**BRIEF**
Please repeat word for word the text that follows each of the items below. Leave the pictures out of your answer.

(Beginning of INPUT MATERIAL)

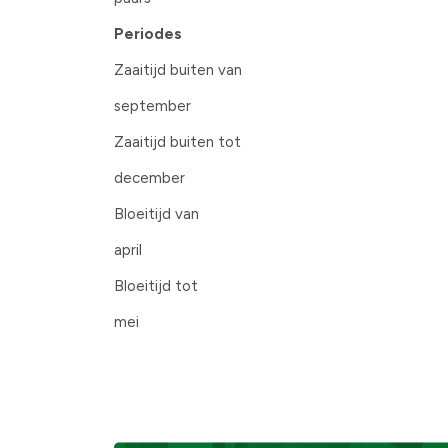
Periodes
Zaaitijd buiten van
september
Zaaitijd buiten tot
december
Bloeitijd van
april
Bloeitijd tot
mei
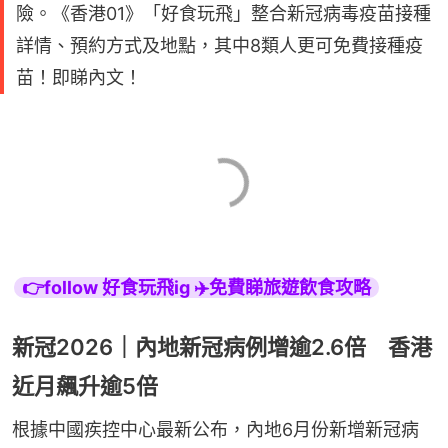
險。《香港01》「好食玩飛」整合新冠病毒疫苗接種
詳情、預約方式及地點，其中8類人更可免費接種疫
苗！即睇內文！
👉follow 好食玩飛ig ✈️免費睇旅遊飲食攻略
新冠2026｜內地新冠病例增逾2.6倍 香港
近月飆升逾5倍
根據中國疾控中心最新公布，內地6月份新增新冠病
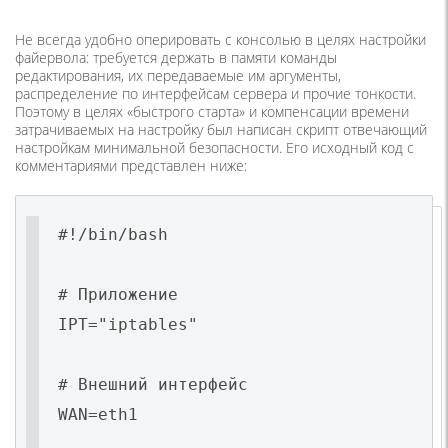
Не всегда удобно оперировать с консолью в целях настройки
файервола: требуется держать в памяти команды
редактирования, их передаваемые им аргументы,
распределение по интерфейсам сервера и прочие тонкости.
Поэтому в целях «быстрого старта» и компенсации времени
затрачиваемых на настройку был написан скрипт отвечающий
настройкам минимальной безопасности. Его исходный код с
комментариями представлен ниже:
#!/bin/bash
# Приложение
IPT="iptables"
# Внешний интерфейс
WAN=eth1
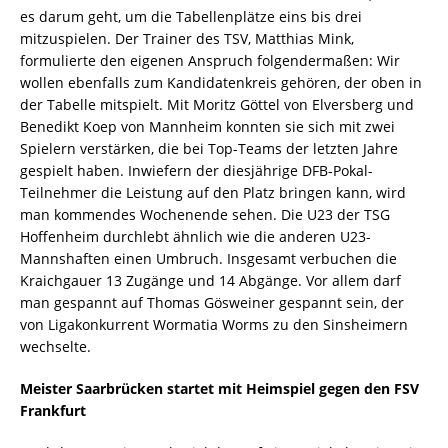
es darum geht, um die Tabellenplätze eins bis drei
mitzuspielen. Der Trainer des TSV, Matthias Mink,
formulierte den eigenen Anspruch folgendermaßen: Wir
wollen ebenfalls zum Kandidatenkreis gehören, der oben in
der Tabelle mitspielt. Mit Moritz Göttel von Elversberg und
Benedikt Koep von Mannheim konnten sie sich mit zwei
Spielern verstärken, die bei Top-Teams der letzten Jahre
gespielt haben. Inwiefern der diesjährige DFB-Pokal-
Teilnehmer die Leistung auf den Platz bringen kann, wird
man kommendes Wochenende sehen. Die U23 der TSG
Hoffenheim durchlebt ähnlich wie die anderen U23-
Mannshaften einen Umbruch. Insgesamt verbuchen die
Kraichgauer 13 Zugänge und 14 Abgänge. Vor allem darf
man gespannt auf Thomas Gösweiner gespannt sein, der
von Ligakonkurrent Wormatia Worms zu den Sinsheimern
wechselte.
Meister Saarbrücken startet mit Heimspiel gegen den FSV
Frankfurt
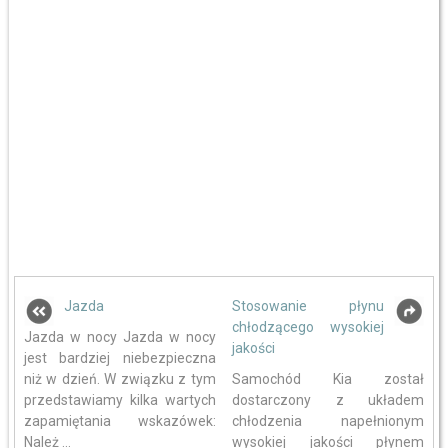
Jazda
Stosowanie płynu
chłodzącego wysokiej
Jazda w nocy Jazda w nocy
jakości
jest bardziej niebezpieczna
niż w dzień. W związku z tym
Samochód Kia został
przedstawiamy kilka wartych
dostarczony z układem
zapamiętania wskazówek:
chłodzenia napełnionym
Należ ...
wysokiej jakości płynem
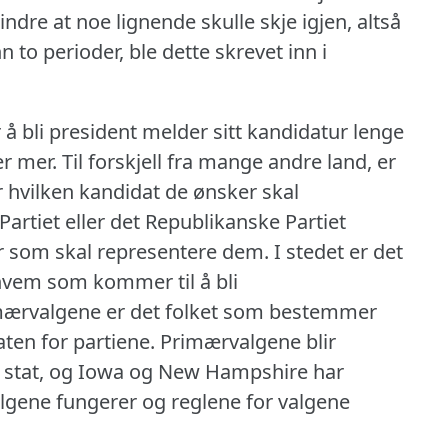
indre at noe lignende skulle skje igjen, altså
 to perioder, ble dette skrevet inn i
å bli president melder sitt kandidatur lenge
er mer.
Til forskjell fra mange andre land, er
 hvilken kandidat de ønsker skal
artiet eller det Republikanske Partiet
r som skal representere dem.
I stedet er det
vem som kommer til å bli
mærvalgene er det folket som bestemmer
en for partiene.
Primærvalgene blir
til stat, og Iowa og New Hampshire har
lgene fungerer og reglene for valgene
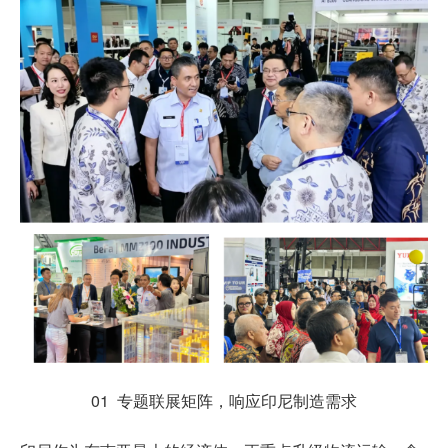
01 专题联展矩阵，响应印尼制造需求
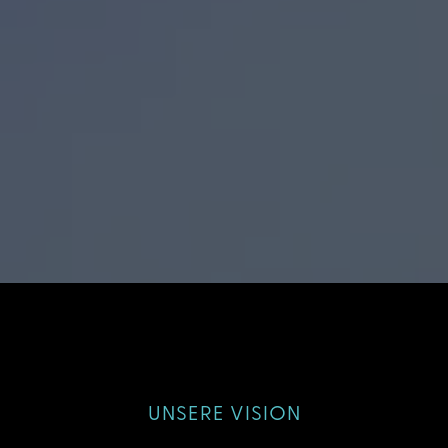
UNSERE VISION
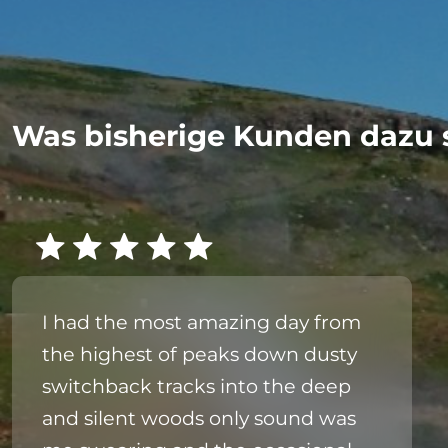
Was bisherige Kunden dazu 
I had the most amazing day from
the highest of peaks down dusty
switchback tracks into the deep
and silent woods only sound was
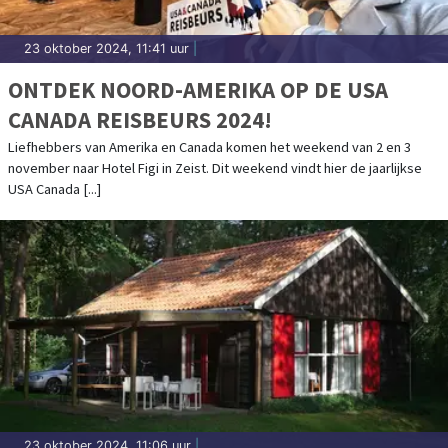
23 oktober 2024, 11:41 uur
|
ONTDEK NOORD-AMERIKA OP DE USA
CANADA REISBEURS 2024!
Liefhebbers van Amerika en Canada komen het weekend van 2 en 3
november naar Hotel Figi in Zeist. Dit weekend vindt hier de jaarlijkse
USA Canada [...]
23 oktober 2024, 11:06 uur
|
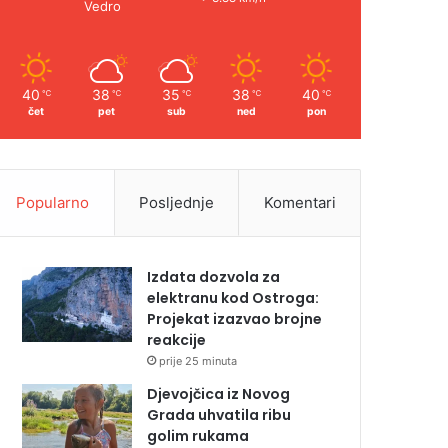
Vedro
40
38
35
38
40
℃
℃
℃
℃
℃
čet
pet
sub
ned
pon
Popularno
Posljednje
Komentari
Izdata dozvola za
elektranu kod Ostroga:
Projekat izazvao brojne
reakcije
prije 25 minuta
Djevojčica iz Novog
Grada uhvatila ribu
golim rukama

(End of INPUT MATERIAL)

**RESULT**
Periodes
Zaaitijd buiten van
september
Zaaitijd buiten tot
december
Bloeitijd van
april
Bloeitijd tot
mei
險。《香港01》「好食玩飛」整合新冠病毒疫苗接種
詳情、預約方式及地點，其中8類人更可免費接種疫
苗！即睇內文！
👉follow 好食玩飛ig ✈️免費睇旅遊飲食攻略
新冠2026｜內地新冠病例增逾2.6倍 香港
近月飆升逾5倍
根據中國疾控中心最新公布，內地6月份新增新冠病
Не всегда удобно оперировать с консолью в целях настройки
файервола: требуется держать в памяти команды
редактирования, их передаваемые им аргументы,
распределение по интерфейсам сервера и прочие тонкости.
Поэтому в целях «быстрого старта» и компенсации времени
затрачиваемых на настройку был написан скрипт отвечающий
настройкам минимальной безопасности. Его исходный код с
комментариями представлен ниже:
#!/bin/bash
# Приложение
IPT="iptables"
# Внешний интерфейс
WAN=eth1
es darum geht, um die Tabellenplätze eins bis drei
mitzuspielen. Der Trainer des TSV, Matthias Mink,
formulierte den eigenen Anspruch folgendermaßen: Wir
wollen ebenfalls zum Kandidatenkreis gehören, der oben in
der Tabelle mitspielt. Mit Moritz Göttel von Elversberg und
Benedikt Koep von Mannheim konnten sie sich mit zwei
Spielern verstärken, die bei Top-Teams der letzten Jahre
gespielt haben. Inwiefern der diesjährige DFB-Pokal-
Teilnehmer die Leistung auf den Platz bringen kann, wird
man kommendes Wochenende sehen. Die U23 der TSG
Hoffenheim durchlebt ähnlich wie die anderen U23-
Mannshaften einen Umbruch. Insgesamt verbuchen die
Kraichgauer 13 Zugänge und 14 Abgänge. Vor allem darf
man gespannt auf Thomas Gösweiner gespannt sein, der
von Ligakonkurrent Wormatia Worms zu den Sinsheimern
wechselte.
Meister Saarbrücken startet mit Heimspiel gegen den FSV
Frankfurt
Jazda
Stosowanie płynu
chłodzącego wysokiej
Jazda w nocy Jazda w nocy
jakości
jest bardziej niebezpieczna
niż w dzień. W związku z tym
Samochód Kia został
przedstawiamy kilka wartych
dostarczony z układem
zapamiętania wskazówek:
chłodzenia napełnionym
Należ ...
wysokiej jakości płynem
indre at noe lignende skulle skje igjen, altså
 to perioder, ble dette skrevet inn i
å bli president melder sitt kandidatur lenge
er mer.
Til forskjell fra mange andre land, er
 hvilken kandidat de ønsker skal
artiet eller det Republikanske Partiet
r som skal representere dem.
I stedet er det
vem som kommer til å bli
mærvalgene er det folket som bestemmer
en for partiene.
Primærvalgene blir
til stat, og Iowa og New Hampshire har
lgene fungerer og reglene for valgene
01 专题联展矩阵，响应印尼制造需求
UNSERE VISION
Was bisherige Kunden dazu 
I had the most amazing day from
the highest of peaks down dusty
switchback tracks into the deep
and silent woods only sound was
23 oktober 2024, 11:41 uur
|
ONTDEK NOORD-AMERIKA OP DE USA
CANADA REISBEURS 2024!
Liefhebbers van Amerika en Canada komen het weekend van 2 en 3
november naar Hotel Figi in Zeist. Dit weekend vindt hier de jaarlijkse
USA Canada [...]
23 oktober 2024, 11:06 uur
|
Vedro
40
38
35
38
40
℃
℃
℃
℃
℃
čet
pet
sub
ned
pon
Popularno
Posljednje
Komentari
Izdata dozvola za
elektranu kod Ostroga:
Projekat izazvao brojne
reakcije
prije 25 minuta
Djevojčica iz Novog
Grada uhvatila ribu
golim rukama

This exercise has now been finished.